Im 14. Jahrhundert dann gab es in Klöstern die ersten Sitzbänke in Form des Chorgestühls. Das Thronen eines Einzelnen wurde auf Viele ausgedehnt und aus „Vorstehern“ wurden „Vorsitzende“. Im Zuge der Reformation bekämpfte das Bürgertum das als elitär empfundene Sitzen der Mönche, plünderte die Kirchen und verbrannte das Chorgestühl.

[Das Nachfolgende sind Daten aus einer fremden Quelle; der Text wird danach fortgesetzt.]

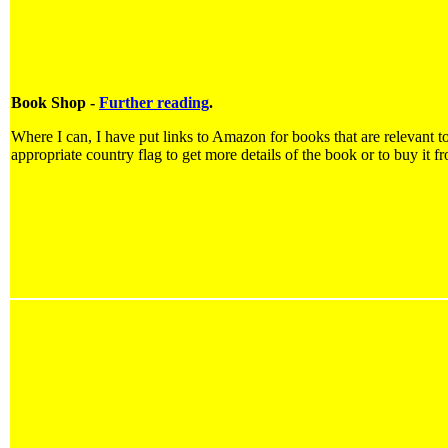
Book Shop -
Further reading
.
Where I can, I have put links to Amazon for books that are relevant to
appropriate country flag to get more details of the book or to buy it f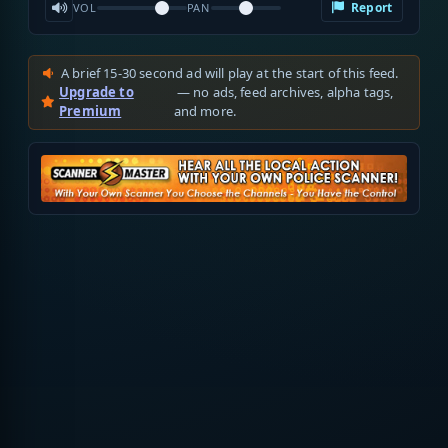
Report
VOL
PAN
A brief 15-30 second ad will play at the start of this feed.
Upgrade to
— no ads, feed archives, alpha tags,
Premium
and more.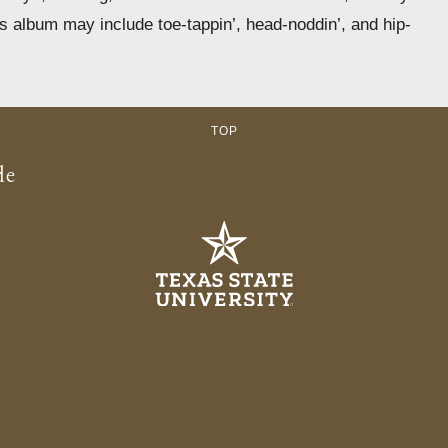
is album may include toe-tappin’, head-noddin’, and hip-
TOP
de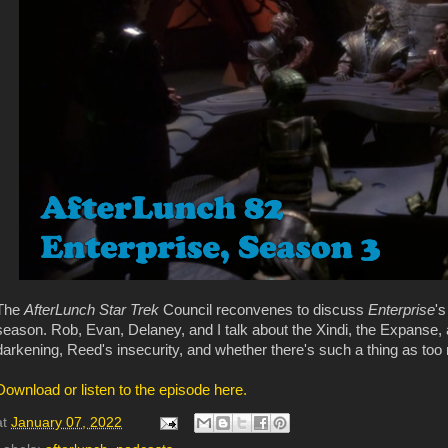
The
AfterLunch Star Trek
Council reconvenes to discuss
Enterprise
's
season. Rob, Evan, Delaney, and I talk about the Xindi, the Expanse, a
darkening, Reed's insecurity, and whether there's such a thing as too
Download or listen to the episode here.
at
January 07, 2022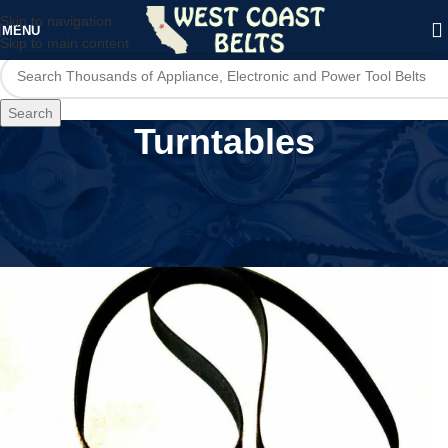
Skip to navigation
MENU
Skip to main content
Search
Turntables
Home
/
Audio Devices
/
Turntables
/
Page 4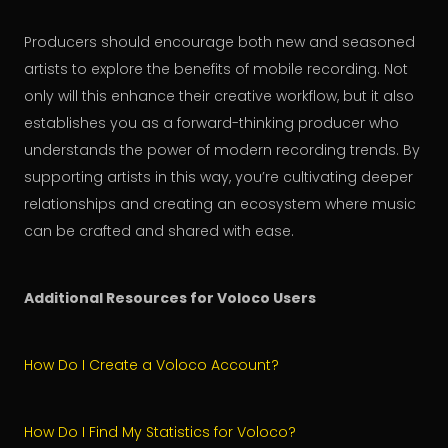
Producers should encourage both new and seasoned
artists to explore the benefits of mobile recording. Not
only will this enhance their creative workflow, but it also
establishes you as a forward-thinking producer who
understands the power of modern recording trends. By
supporting artists in this way, you’re cultivating deeper
relationships and creating an ecosystem where music
can be crafted and shared with ease.
Additional Resources for Voloco Users
How Do I Create a Voloco Account?
How Do I Find My Statistics for Voloco?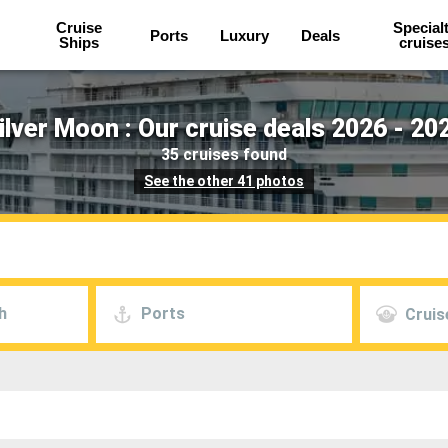
Cruise
Special
Ports
Luxury
Deals
Ships
cruise
ilver Moon : Our cruise deals 2026 - 20
35 cruises found
See the other 41 photos
h
Ports
Cruis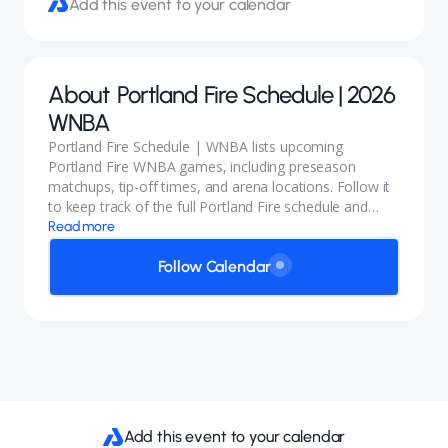
Add this event to your calendar
About
Portland Fire Schedule | 2026
WNBA
Portland Fire Schedule | WNBA lists upcoming
Portland Fire WNBA games, including preseason
matchups, tip-off times, and arena locations. Follow it
to keep track of the full Portland Fire schedule and
opponents like the Seattle Storm.
Read more
Follow Calendar
Add this event to your calendar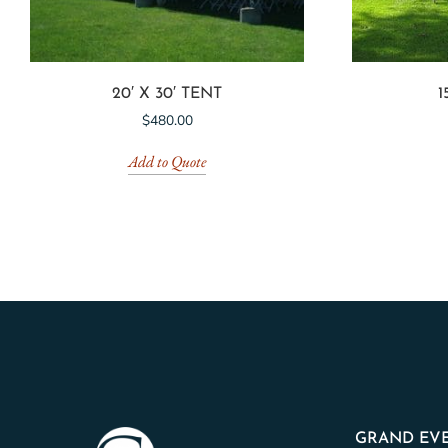
20′ X 30′ TENT
1
$
480.00
Add to Quote
GRAND EVE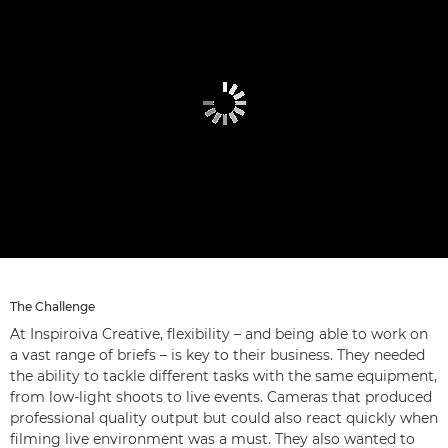
The Challenge
At Inspiroiva Creative, flexibility – and being able to work on
a vast range of briefs – is key to their business. They needed
the ability to tackle different tasks with the same equipment,
from low-light shoots to live events. Cameras that produced
professional quality output but could also react quickly when
filming live environment was a must. They also wanted to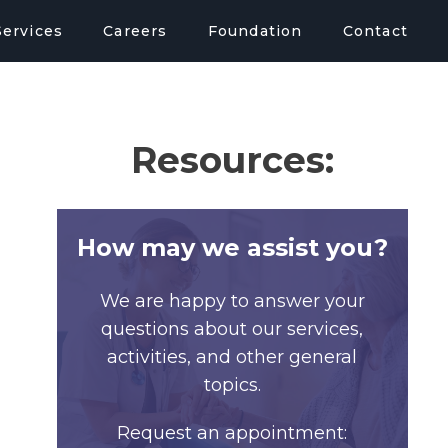
Services
Careers
Foundation
Contact
Resources:
How may we assist you?
We are happy to answer your
questions about our services,
activities, and other general
topics.
Request an appointment: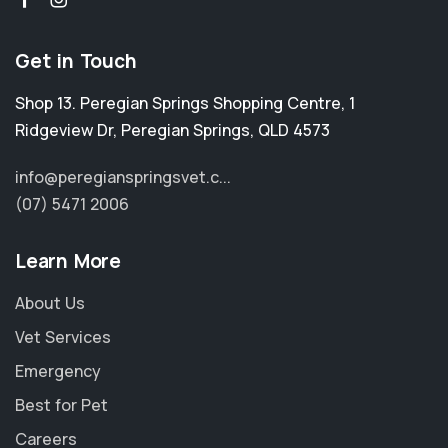
Get in Touch
Shop 13. Peregian Springs Shopping Centre, 1
Ridgeview Dr
,
Peregian Springs
,
QLD 4573
info@peregianspringsvet.c...
(07) 5471 2006
Learn More
About Us
Vet Services
Emergency
Best for Pet
Careers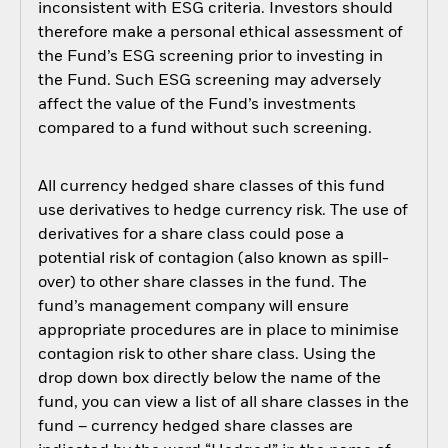
inconsistent with ESG criteria. Investors should
therefore make a personal ethical assessment of
the Fund’s ESG screening prior to investing in
the Fund. Such ESG screening may adversely
affect the value of the Fund’s investments
compared to a fund without such screening.
All currency hedged share classes of this fund
use derivatives to hedge currency risk. The use of
derivatives for a share class could pose a
potential risk of contagion (also known as spill-
over) to other share classes in the fund. The
fund’s management company will ensure
appropriate procedures are in place to minimise
contagion risk to other share class. Using the
drop down box directly below the name of the
fund, you can view a list of all share classes in the
fund – currency hedged share classes are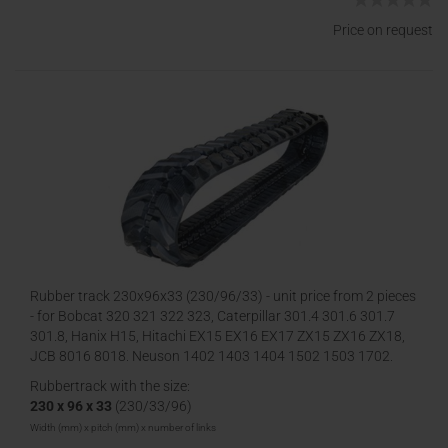
Price on request
Rubber track 230x96x33 (230/96/33) - unit price from 2 pieces
- for Bobcat 320 321 322 323, Caterpillar 301.4 301.6 301.7
301.8, Hanix H15, Hitachi EX15 EX16 EX17 ZX15 ZX16 ZX18,
JCB 8016 8018, Neuson 1402 1403 1404 1502 1503 1702,
Volvo EC13 EC15 EC17 EC
Rubbertrack with the size:
230 x 96 x 33
(230/33/96)
Width (mm) x pitch (mm) x number of links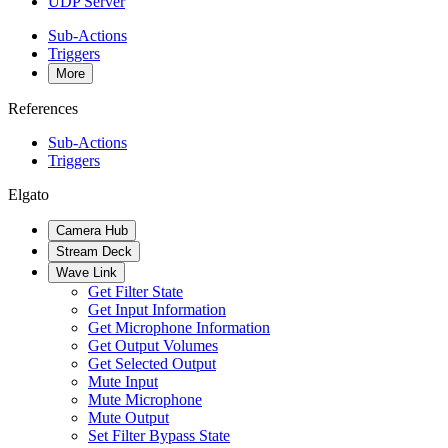
UDP Server
Sub-Actions
Triggers
More
References
Sub-Actions
Triggers
Elgato
Camera Hub
Stream Deck
Wave Link
Get Filter State
Get Input Information
Get Microphone Information
Get Output Volumes
Get Selected Output
Mute Input
Mute Microphone
Mute Output
Set Filter Bypass State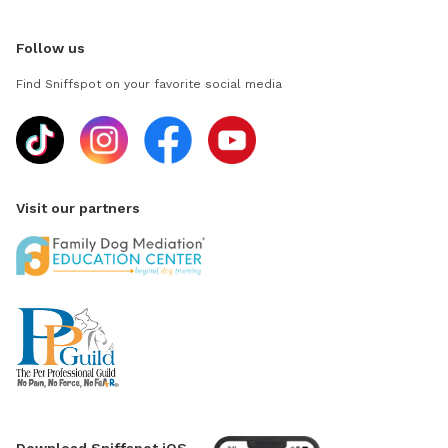
Follow us
Find Sniffspot on your favorite social media
Visit our partners
Download Sniffspot iOS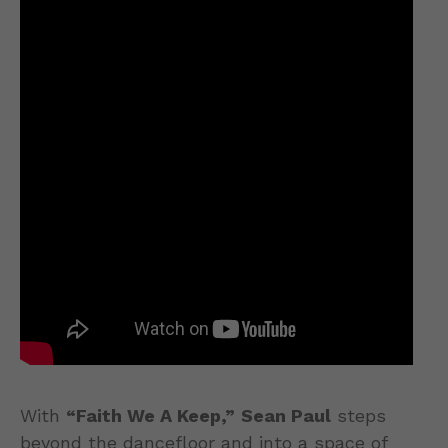
With
“Faith We A Keep,”
Sean Paul
steps
beyond the dancefloor and into a space of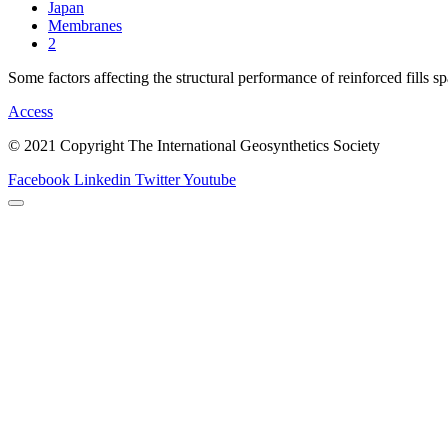
Japan
Membranes
2
Some factors affecting the structural performance of reinforced fills s
Access
© 2021 Copyright The International Geosynthetics Society
Facebook
Linkedin
Twitter
Youtube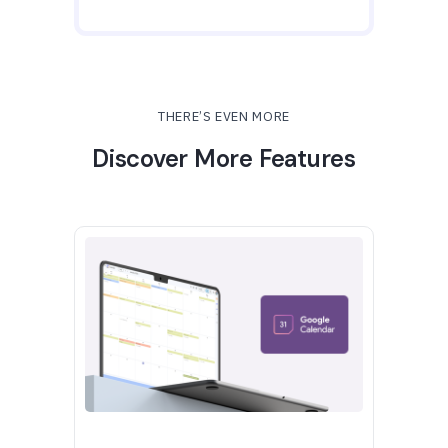
THERE’S EVEN MORE
Discover More Features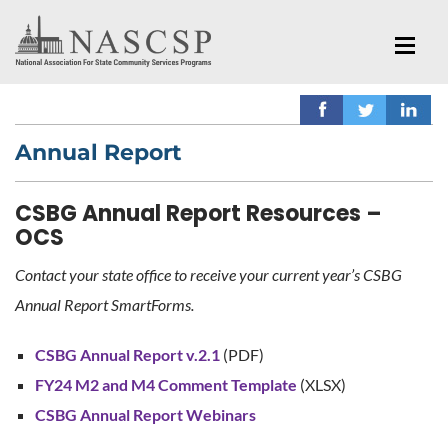
Annual Report
CSBG Annual Report Resources –
OCS
Contact your state office to receive your current year’s CSBG
Annual Report SmartForms.
CSBG Annual Report v.2.1
(PDF)
FY24 M2 and M4 Comment Template
(XLSX)
CSBG Annual Report Webinars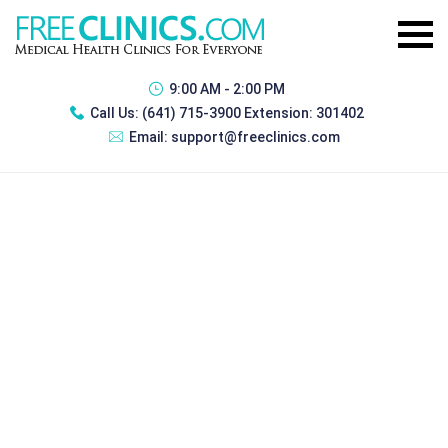
9:00 AM - 2:00 PM
Call Us:
(641) 715-3900 Extension: 301402
Email:
support@freeclinics.com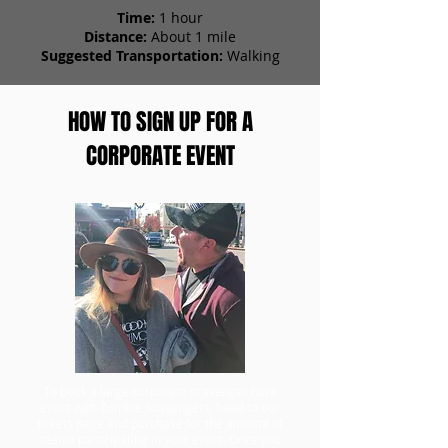
Time:
1 hour
Distance:
About 1 mile
Suggested Transportation:
Walking
HOW TO SIGN UP FOR A
CORPORATE EVENT
To book a large corporate scavenger hunt
event with Zombie Scavengers, head to our
tickets page and purchase for the amount of
teams participating in your event. Once you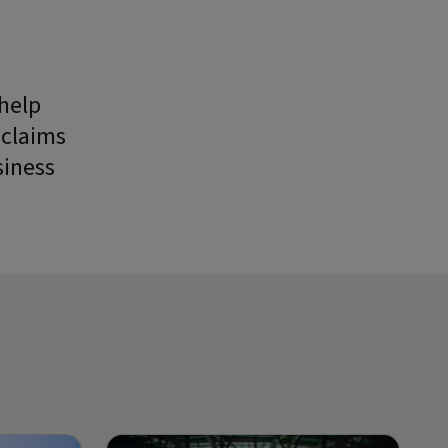
 help
 claims
siness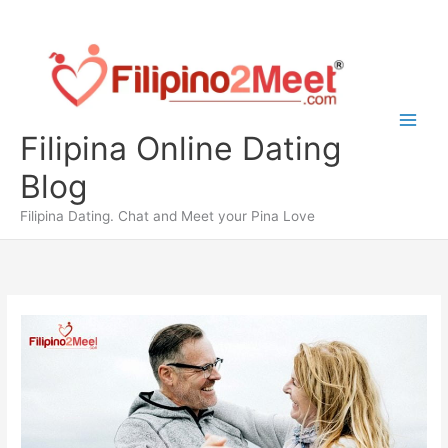
Skip
to
content
Filipina Online Dating
Blog
Filipina Dating. Chat and Meet your Pina Love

Erst mit der Ausbreitung des bürgerlichen Humanismus im 16. und 17. Jahrhundert machte man Stühle der Allgemeinheit zugänglich und vor allem: man machte sie bequemer. Die chaise caquetoire, der „Plauderstuhl“, wurde geboren. Im ersten Bürogebäude der Welt, den Ende 1581 fertig gestellten Florentiner Uffizien, Namenspate des englischen „Office“, wurde Bürotätigkeit allerdings noch im Stehen gedacht – am Stehpult. Der Bürostuhl wurde erst um 1850 erfunden.

Wege zu kürzen ist fatal

Heute verbringen wir 36% unserer Lebenszeit im Büro sitzend und wundern uns, dass – nach Untersuchungen von Prof. Dr. Urs Fueglistaller von der Universität St. Gallen – mit 4% die wenigsten Ideen am Arbeitsplatz entstehen. Zum Vergleich: in der Natur wandernd werden 28% und damit siebenmal mehr Ideen generiert. Da scheint es uns als Architekten doch ziemlich bescheuert, dass der größte Wunsch unserer Kunden bei der Konzeption neuer Arbeitswelten kürzere Wege sind und wir uns den Mund fusselig reden müssen, um mal den ein oder anderen Besprechungsraum mit Stehtisch ausstatten zu dürfen.

Insbesondere die agile Softwareentwicklung nutzt seit Jahren den Denkbeschleuniger des Standupmeeting. Diese sind effektiver, kürzer, zielführender… kurz: es kommt mehr bei rum. Auch in Deutschlands bedeutendster Denkschmiede, der Design School des Hasso Plattner Instituts in Potsdam, sind die Stühle aus den Besprechungsräumen rausgeflogen – Innovation braucht keine Sitzgelegenheiten.

Ist nicht neu. Gar nicht neu. Wußte schon Diogenes von Sinope (412 – 323 vor Christus), der zu sagen pflegte: Solvitur ambulando – es wird im Gehen gelöst.